17.4. Stack Unwinding

When an exception is thrown but not caught in a particular scope, the function call stack is “unwound,” and an attempt is made to catch the exception in the next outer try...catch block. Unwinding the function call stack means that the function in which the exception was not caught terminates, all local variables that have completed intitialization in that function are destroyed and control returns to the statement that originally invoked that function. If a try block encloses that statement, an attempt is made to catch the exception. If a try block does not enclose that statement, stack unwinding occurs again. If no catch handler ever catches this exception, the program terminates.

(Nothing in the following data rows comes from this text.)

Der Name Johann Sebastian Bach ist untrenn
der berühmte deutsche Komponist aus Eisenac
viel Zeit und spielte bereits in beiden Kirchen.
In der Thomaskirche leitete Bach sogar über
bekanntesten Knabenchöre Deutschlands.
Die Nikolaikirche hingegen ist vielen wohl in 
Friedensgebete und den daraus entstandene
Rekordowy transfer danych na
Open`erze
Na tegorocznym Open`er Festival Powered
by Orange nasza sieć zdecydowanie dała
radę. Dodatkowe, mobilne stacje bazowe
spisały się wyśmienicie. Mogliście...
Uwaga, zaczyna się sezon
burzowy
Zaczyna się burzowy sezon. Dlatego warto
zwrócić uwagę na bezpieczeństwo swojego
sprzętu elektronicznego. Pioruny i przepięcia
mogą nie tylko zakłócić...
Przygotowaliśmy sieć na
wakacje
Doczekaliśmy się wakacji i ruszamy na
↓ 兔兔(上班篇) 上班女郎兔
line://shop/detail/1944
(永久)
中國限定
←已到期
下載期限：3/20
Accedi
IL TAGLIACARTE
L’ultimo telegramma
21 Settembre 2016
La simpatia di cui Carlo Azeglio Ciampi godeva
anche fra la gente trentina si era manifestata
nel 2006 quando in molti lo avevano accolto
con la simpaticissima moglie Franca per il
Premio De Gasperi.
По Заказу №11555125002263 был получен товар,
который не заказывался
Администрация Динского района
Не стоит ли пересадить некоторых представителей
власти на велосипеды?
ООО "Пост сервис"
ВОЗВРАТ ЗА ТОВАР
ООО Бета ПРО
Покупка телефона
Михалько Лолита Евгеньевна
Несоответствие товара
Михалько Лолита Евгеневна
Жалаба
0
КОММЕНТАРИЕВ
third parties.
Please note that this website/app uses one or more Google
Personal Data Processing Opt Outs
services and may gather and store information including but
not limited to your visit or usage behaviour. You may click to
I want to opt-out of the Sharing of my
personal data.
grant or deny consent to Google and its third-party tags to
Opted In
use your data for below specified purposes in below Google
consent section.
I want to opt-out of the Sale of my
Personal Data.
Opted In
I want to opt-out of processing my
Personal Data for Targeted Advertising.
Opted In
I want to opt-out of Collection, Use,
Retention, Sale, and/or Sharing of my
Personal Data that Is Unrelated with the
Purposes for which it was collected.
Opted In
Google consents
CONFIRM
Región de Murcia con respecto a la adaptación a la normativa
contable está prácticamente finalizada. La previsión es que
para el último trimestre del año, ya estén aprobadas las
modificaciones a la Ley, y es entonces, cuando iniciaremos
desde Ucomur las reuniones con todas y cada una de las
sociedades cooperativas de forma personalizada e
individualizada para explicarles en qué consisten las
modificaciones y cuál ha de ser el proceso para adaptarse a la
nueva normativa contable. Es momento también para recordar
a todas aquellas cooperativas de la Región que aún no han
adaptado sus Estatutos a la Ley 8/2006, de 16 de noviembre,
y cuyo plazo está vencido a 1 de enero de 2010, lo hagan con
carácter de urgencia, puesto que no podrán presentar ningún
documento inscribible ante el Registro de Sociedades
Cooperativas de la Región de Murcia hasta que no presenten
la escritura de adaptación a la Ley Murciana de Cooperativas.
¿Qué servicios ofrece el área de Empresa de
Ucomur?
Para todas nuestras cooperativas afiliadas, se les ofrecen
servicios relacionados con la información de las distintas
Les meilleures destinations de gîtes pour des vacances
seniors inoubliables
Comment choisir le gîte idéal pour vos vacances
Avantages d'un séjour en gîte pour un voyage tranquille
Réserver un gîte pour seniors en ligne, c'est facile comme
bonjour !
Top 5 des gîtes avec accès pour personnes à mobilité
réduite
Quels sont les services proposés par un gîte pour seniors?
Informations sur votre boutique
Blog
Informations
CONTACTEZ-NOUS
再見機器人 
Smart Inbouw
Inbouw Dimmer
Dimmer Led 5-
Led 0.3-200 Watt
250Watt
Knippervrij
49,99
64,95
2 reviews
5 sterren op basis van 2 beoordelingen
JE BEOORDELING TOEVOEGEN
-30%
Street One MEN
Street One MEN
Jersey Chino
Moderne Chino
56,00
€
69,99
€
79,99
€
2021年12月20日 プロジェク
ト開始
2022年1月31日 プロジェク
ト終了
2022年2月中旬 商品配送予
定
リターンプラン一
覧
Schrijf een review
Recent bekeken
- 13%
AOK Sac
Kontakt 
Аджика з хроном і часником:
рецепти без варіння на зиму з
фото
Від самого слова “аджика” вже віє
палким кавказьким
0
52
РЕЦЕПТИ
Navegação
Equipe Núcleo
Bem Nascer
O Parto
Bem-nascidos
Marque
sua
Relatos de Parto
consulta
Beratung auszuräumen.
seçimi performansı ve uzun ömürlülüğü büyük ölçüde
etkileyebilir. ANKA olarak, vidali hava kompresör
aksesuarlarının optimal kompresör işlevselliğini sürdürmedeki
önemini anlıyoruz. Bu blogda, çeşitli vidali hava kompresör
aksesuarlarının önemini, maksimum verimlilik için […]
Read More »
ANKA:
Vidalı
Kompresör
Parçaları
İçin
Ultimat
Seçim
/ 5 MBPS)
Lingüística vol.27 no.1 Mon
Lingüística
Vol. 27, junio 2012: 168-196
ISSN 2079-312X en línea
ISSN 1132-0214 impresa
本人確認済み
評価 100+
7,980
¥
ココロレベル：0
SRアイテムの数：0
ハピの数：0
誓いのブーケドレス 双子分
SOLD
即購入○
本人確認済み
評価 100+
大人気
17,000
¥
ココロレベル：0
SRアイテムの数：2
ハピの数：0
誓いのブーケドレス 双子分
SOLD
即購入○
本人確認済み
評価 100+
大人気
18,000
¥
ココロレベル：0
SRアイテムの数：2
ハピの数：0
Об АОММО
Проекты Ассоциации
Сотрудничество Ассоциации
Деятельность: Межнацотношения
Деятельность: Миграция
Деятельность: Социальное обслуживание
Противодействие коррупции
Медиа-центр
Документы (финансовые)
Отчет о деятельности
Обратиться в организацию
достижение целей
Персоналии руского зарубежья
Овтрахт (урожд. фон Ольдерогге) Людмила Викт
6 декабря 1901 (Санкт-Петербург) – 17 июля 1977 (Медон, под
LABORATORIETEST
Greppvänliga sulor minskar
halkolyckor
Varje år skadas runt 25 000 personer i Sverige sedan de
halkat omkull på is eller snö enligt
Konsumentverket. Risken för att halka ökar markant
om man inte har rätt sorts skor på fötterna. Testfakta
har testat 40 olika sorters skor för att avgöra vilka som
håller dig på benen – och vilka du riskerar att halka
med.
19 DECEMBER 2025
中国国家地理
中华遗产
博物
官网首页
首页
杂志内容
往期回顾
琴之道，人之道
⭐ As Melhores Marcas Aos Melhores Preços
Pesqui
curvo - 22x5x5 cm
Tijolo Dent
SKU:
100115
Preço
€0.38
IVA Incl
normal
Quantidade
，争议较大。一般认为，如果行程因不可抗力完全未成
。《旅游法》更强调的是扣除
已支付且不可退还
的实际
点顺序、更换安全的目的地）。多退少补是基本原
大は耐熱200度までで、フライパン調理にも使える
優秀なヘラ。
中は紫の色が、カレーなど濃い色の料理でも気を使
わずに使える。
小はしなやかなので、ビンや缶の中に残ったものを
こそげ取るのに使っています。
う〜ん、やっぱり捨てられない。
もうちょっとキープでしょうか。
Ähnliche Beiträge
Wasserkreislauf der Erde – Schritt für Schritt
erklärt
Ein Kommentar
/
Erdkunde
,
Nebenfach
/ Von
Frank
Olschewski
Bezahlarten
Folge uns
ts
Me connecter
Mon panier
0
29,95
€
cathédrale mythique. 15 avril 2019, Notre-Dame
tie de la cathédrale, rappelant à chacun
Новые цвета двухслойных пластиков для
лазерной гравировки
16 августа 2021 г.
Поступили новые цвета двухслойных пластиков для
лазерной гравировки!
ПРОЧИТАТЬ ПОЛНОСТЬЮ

The program of Fig. 17.4 demonstrates stack unwinding.


 1   // Fig. 17.4: fig17_04.cpp
 2   // Demonstrating stack unwinding.
 3   #include <iostream>
 4   #include <stdexcept>
 5   using namespace std;
 6
 7   // function3 throws runtime error
 8   void function3()
 9   {
10      cout << "In function 3" << endl;
11
12      // no try block, stack unwinding occurs, return control to function2
13      throw runtime_error( "runtime_error in function3" ); // no print
14   } // end function3
15
16   // function2 invokes function3
17   void function2()
18   {
19      cout << "function3 is called inside function2" << endl;
20      function3(); // stack unwinding occurs, return control to function1
21   } // end function2
22
23   // function1 invokes function2
24   void function1()
25   {
26      cout << "function2 is called inside function1" << endl;
27      function2(); // stack unwinding occurs, return control to main
28   } // end function1
29
30   // demonstrate stack unwinding
31   int main()
32   {
33      // invoke function1
34      try
35      {
36         cout << "function1 is called inside main" << endl;
37         function1(); // call function1 which throws runtime_error
38      } // end try
39      catch ( runtime_error &error ) // handle runtime error
40      {
41         cout << "Exception occurred: " << error.what() << endl;
42         cout << "Exception handled in main" << endl;
43      } // end catch
44   } // end main


function1 is called inside main
function2 is called inside function1
function3 is called inside function2
In function 3
Exception occurred: runtime_error in function3
Exception handled in main


Fig. 17.4. Stack unwinding.

In main, the try block (lines 34–38) calls function1 (lines 24–28). Next, function1 calls function2 (lines 17–21), which in turn calls function3 (lines 8–14). Line 13 of function3 throws a runtime_error object. However, because no try block encloses the throw statement in line 13, stack unwinding occurs—function3 terminates at line 13, then returns control to the statement in function2 that invoked function3 (i.e., line 20). Because no try block encloses line 20, stack unwinding occurs again—function2 terminates at line 20 and returns control to the statement in function1 that invoked function2 (i.e., line 27). Because no try block encloses line 27, stack unwinding occurs one more time—function1 terminates at line 27 and returns control to the statement in main that invoked function1 (i.e., line 37). The try block of lines 34–38 encloses this statement, so the first matching catch handler located after this try block (line 39–43) catches and processes the exception. Line 41 uses function what to display the exception message.